Send back the entries below exactly as they appear.

━━━ RAW DATA

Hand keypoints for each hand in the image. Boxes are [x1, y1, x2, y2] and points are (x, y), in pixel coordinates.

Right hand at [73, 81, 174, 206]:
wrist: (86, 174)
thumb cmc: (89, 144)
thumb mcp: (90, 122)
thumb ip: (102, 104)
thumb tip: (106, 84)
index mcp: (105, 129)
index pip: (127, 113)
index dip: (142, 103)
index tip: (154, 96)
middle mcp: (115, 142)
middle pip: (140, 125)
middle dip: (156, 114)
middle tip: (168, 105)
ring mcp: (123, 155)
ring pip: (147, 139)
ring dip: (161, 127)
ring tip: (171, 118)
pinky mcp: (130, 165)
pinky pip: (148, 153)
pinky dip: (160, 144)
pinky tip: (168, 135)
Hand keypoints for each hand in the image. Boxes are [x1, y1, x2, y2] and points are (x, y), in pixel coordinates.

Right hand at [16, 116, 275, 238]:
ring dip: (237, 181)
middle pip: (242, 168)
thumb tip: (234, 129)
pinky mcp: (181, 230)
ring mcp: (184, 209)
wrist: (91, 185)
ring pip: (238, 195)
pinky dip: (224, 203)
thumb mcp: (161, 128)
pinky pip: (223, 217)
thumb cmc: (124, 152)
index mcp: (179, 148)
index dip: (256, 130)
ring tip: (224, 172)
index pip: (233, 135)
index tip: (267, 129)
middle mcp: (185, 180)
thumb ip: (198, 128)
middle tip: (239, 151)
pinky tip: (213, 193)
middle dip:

━━━━━━

## [TASK RESPONSE]
Hand keypoints for each hand in the image. Boxes are [x1, y1, x2, y2] and points are (x, y), in pixel coordinates.

Right hand at [73, 81, 174, 206]:
wrist: (86, 174)
thumb cmc: (89, 144)
thumb mcp: (90, 122)
thumb ip: (102, 104)
thumb tip: (106, 84)
index mcp: (105, 129)
index pip: (127, 113)
index dip: (142, 103)
index tip: (154, 96)
middle mcp: (115, 142)
middle pip: (140, 125)
middle dip: (156, 114)
middle tip: (168, 105)
ring mcp: (123, 155)
ring pip: (147, 139)
ring dip: (161, 127)
ring tip: (171, 118)
pinky mcp: (130, 165)
pinky pip: (148, 153)
pinky dip: (160, 144)
pinky tip: (168, 135)
Hand keypoints for each hand in the image. Boxes are [x1, y1, x2, y2] and points are (x, y), in pixel coordinates.

Right hand at [16, 116, 275, 238]:
ring dip: (237, 181)
middle pip: (242, 168)
thumb tip: (234, 129)
pinky mcp: (181, 230)
ring mcp: (184, 209)
wrist: (91, 185)
ring pip: (238, 195)
pinky dip: (224, 203)
thumb mcp: (161, 128)
pinky pip: (223, 217)
thumb cmc: (124, 152)
index mcp: (179, 148)
index dip: (256, 130)
ring tip: (224, 172)
index pip: (233, 135)
index tip: (267, 129)
middle mcp: (185, 180)
thumb ip: (198, 128)
middle tip: (239, 151)
pinky tip: (213, 193)
middle dip:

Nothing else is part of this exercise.